Synopsis

Tandis qu’une brume étrange semble envelopper une petite ville du Maine, David Drayton et son jeune fils Billy se retrouvent pris au piège dans un supermarché, en compagnie d’autres habitants terrorisés. David ne tarde pas à s’apercevoir que le brouillard est peuplé d’inquiétantes créatures…

Leur seule chance à tous de s’en sortir consiste à s’unir. Mais est-ce possible quand on connaît la nature humaine ? Alors que certains cèdent à la panique, David se demande ce qui est le plus effrayant : les monstres qui rôdent dans la brume ou ses semblables réfugiés dans le supermarché ?

La critique

The Mist est la troisième adaptation d’une nouvelle de Stephen King sur grand écran par Frank Darabont. Projeté en 2007 dans quelques salles françaises, cette petite production est totalement passée inaperçue et j’espère réparer cette crasse faite à une oeuvre qui méritait mieux que ça.

On a affaire ici à un huis clos doublé d’un film de monstre intelligemment ficelé. On sent que Darabont a eu l’occasion de participer à quelques bons scénarios de genre. Le pitch n’est pourtant pas super original. Le concept des persos enfermés dans un supermarché avait déjà été traité auparavant et celui de la brume menaçante aussi… Ah ! la brume et le supermarché ensemble peut être pas. Bon ok, le challenge n’est pas là.

The Mist de Frank Darabont (2007) | Critique
The Mist de Frank Darabont (2007) | Critique
The Mist de Frank Darabont (2007) | Critique

Le défi, brillamment relevé, est de nous faire serrer les fesses durant deux heures bien tassées. La tension est parfaitement maîtrisée et monte très progressivement. L’astuce scénaristique pour qu’on ne se fasse pas chier est de savamment jongler entre deux menaces, celle de la brume qui lance l’histoire et celle qui en découle, à savoir les persos barrés qui paniquent et espèrent survivre en faisant vraiment n’importe quoi. Classique donc mais horriblement efficace.

Cela donne lieu à quelques belles scènes liées à des personnages hauts en couleur, certes caricaturaux mais bien bien jouissif. On ne demande qu’à passer un bon moment et là c’est réussi. Donc tout y passe, les sceptiques, les fanatiques religieux, les suicidaires sans espoir et ceux qui veulent survivrent à tous prix. En exemple de genre complètement barré, on a une certaine madame Carmody et ses adeptes fanatiques qui vont jusqu’à demander un sacrifice humain pour calmer ce qu’ils croient être la colère de Dieu. Perso, j’adore.

Budget réduit oblige, cette option scénaristique permet au réalisateur de frapper de bons coups bien ciblés avec les rares attaques surprises de ces monstres numériquement pas mal foutus car n’oublions pas que la menace vient avant tout de la brume. Et ça le réalisateur/scénariste nous le rappelle pile au moment où on est presque enclin à l’oublier.

On évite donc les attaques à tout va digne d’un trop bon blockbuster qui en met plein les yeux jusqu’à en avoir la gerbe. Frank Darabont ménage ses effets et met sa caméra au service de son histoire. Ses cadrages proches des personnages font sentir le désespoir grandissant et grimaçant de chacun d’eux. Sans être révolutionnaire, sa réalisation montre une grande expérience des codes qui fonctionnent lorsqu’ils sont utilisés à bon escient. Du coup, chacune des séquences du film possède son grand moment d’adrénaline.

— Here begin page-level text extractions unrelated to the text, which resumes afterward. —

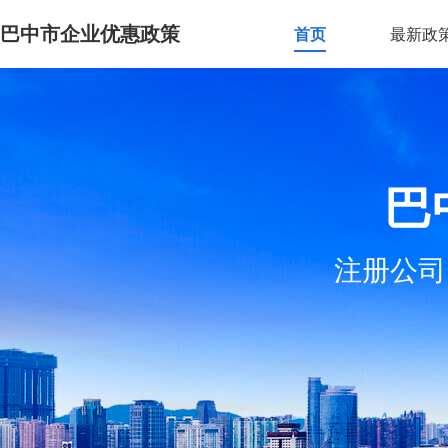
巴中市企业优惠政策
首页
最新政
巴
注册公司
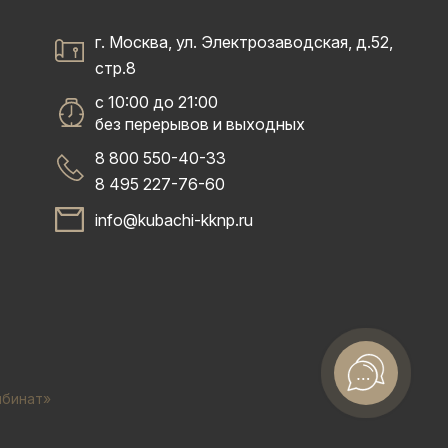
г. Москва, ул. Электрозаводская, д.52,
стр.8
с 10:00 до 21:00
без перерывов и выходных
8 800 550-40-33
8 495 227-76-60
info@kubachi-kknp.ru
мбинат»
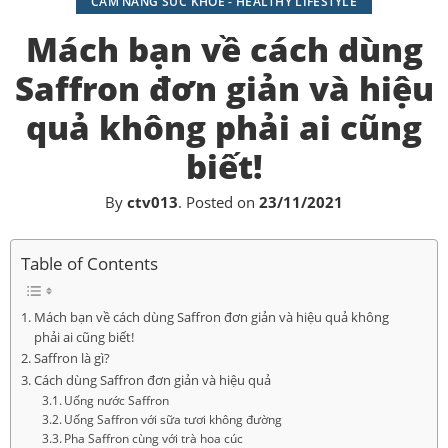
CẨM NANG SỨC KHỎE - HEALTHY LIFESTYLE
Mách bạn về cách dùng
Saffron đơn giản và hiệu
quả không phải ai cũng
biết!
By
ctv013
.
Posted on
23/11/2021
Table of Contents
Mách bạn về cách dùng Saffron đơn giản và hiệu quả không
phải ai cũng biết!
Saffron là gì?
Cách dùng Saffron đơn giản và hiệu quả
Uống nước Saffron
Uống Saffron với sữa tươi không đường
Pha Saffron cùng với trà hoa cúc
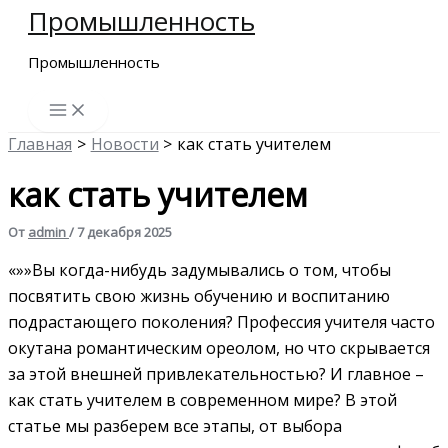
Промышленность
Перейти
к
Промышленность
содержимому
Главная
Новости
как стать учителем
как стать учителем
От
admin
/
7 декабря 2025
«»»Вы когда-нибудь задумывались о том, чтобы
посвятить свою жизнь обучению и воспитанию
подрастающего поколения? Профессия учителя часто
окутана романтическим ореолом, но что скрывается
за этой внешней привлекательностью? И главное –
как стать учителем в современном мире? В этой
статье мы разберем все этапы, от выбора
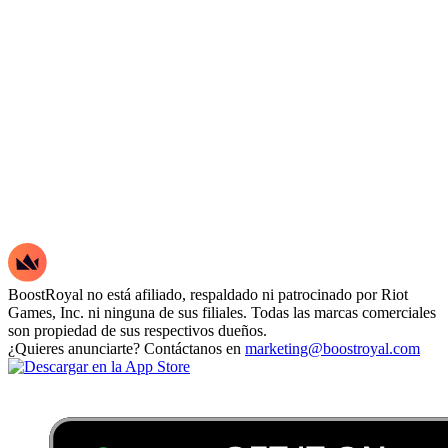
BoostRoyal no está afiliado, respaldado ni patrocinado por Riot
Games, Inc. ni ninguna de sus filiales. Todas las marcas comerciales
son propiedad de sus respectivos dueños.
¿Quieres anunciarte? Contáctanos en
marketing@boostroyal.com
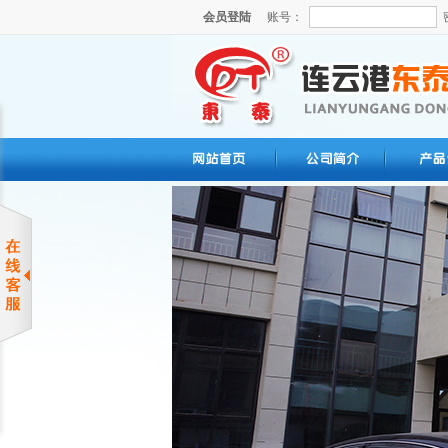
会员登陆
账号：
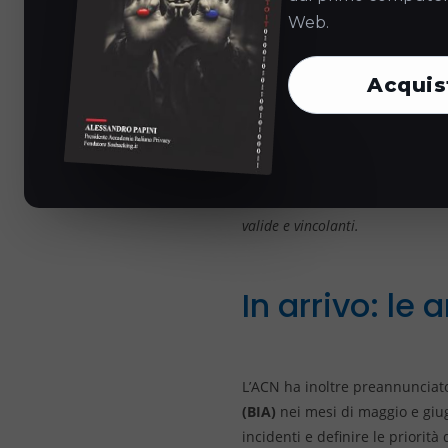
Web.
L’ACN ha anche chiarito il per
(per crescita dimensionale, ca
Acquis
Entro il 31 dicembre 2026:
d
Dal 1° gennaio 2027:
avvio d
Entro il 31 luglio 2027:
adozi
Nota bene: se la vostra azienda 
valide e vincolanti.
In arrivo: le 
L’ACN ha inoltre preannunciato
(BIA)
nei mesi di maggio e giug
incidenti e definire le priorit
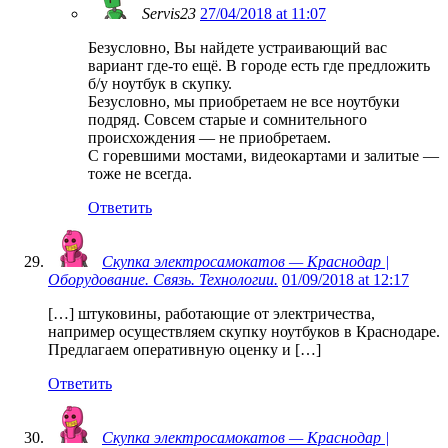
Servis23
27/04/2018 at 11:07
Безусловно, Вы найдете устраивающий вас
вариант где-то ещё. В городе есть где предложить
б/у ноутбук в скупку.
Безусловно, мы приобретаем не все ноутбуки
подряд. Совсем старые и сомнительного
происхождения — не приобретаем.
С горевшими мостами, видеокартами и залитые —
тоже не всегда.
Ответить
Скупка электросамокатов — Краснодар |
Оборудование. Связь. Технологии.
01/09/2018 at 12:17
[…] штуковины, работающие от электричества,
например осуществляем скупку ноутбуков в Краснодаре.
Предлагаем оперативную оценку и […]
Ответить
Скупка электросамокатов — Краснодар |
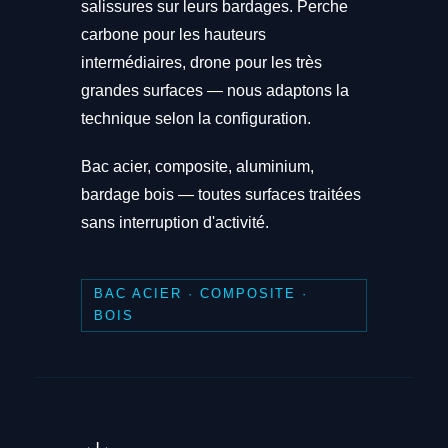
salissures sur leurs bardages. Perche
carbone pour les hauteurs
intermédiaires, drone pour les très
grandes surfaces — nous adaptons la
technique selon la configuration.
Bac acier, composite, aluminium,
bardage bois — toutes surfaces traitées
sans interruption d'activité.
BAC ACIER · COMPOSITE ·
BOIS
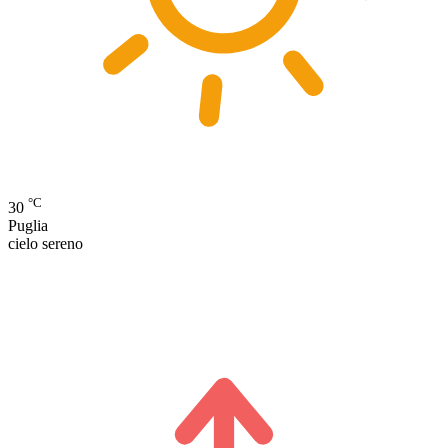
°C
30
Puglia
cielo sereno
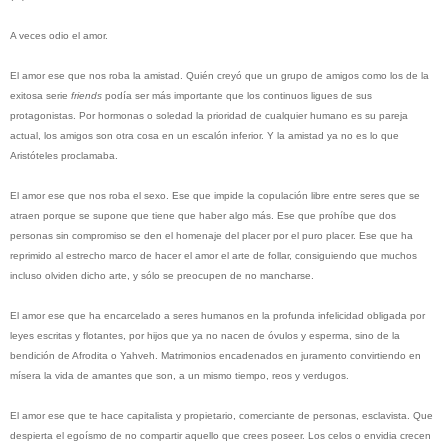
A veces odio el amor.
El amor ese que nos roba la amistad. Quién creyó que un grupo de amigos como los de la
exitosa serie
friends
podía ser más importante que los continuos ligues de sus
protagonistas. Por hormonas o soledad la prioridad de cualquier humano es su pareja
actual, los amigos son otra cosa en un escalón inferior. Y la amistad ya no es lo que
Aristóteles proclamaba.
El amor ese que nos roba el sexo. Ese que impide la copulación libre entre seres que se
atraen porque se supone que tiene que haber algo más. Ese que prohíbe que dos
personas sin compromiso se den el homenaje del placer por el puro placer. Ese que ha
reprimido al estrecho marco de hacer el amor el arte de follar, consiguiendo que muchos
incluso olviden dicho arte, y sólo se preocupen de no mancharse.
El amor ese que ha encarcelado a seres humanos en la profunda infelicidad obligada por
leyes escritas y flotantes, por hijos que ya no nacen de óvulos y esperma, sino de la
bendición de Afrodita o Yahveh. Matrimonios encadenados en juramento convirtiendo en
mísera la vida de amantes que son, a un mismo tiempo, reos y verdugos.
El amor ese que te hace capitalista y propietario, comerciante de personas, esclavista. Que
despierta el egoísmo de no compartir aquello que crees poseer. Los celos o envidia crecen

Et la plus grande claque que l’on peut se manger a lieu lors de la scène finale… que je ne spoilerai pas mais qui défonce tout. Frank Darabont va loin, très loin même et nous charge le final d’une sacré émotion, respectant jusqu’au bout son objectif de nous scotcher au maximum à notre fauteuil jusqu’à ce qu’il ait décidé, lui, d’en finir.

Adepte de la bd Walking Dead et après avoir découvert The Mist il me semble maintenant évident que seul quelqu’un comme Darabont pouvait adapter cette énième zombie story à l’écran.

Pourquoi je vous parle de ça ? Tout simplement parce que si vous aimez l’ambiance anxiogène de la série tv Walking Dead, vous ne pourrez qu’adhérer à cet énorme petit film qui aurait vraiment mérité qu’on lui fasse plus de pub. Heureusement à sa sortie, les quelques critiques qui l’ont vu lui ont offert un bel accueil. Faites en de même ne serait ce que pour son final qui va vous faire chialer. Allez, je me casse, j’en ai déjà trop dit.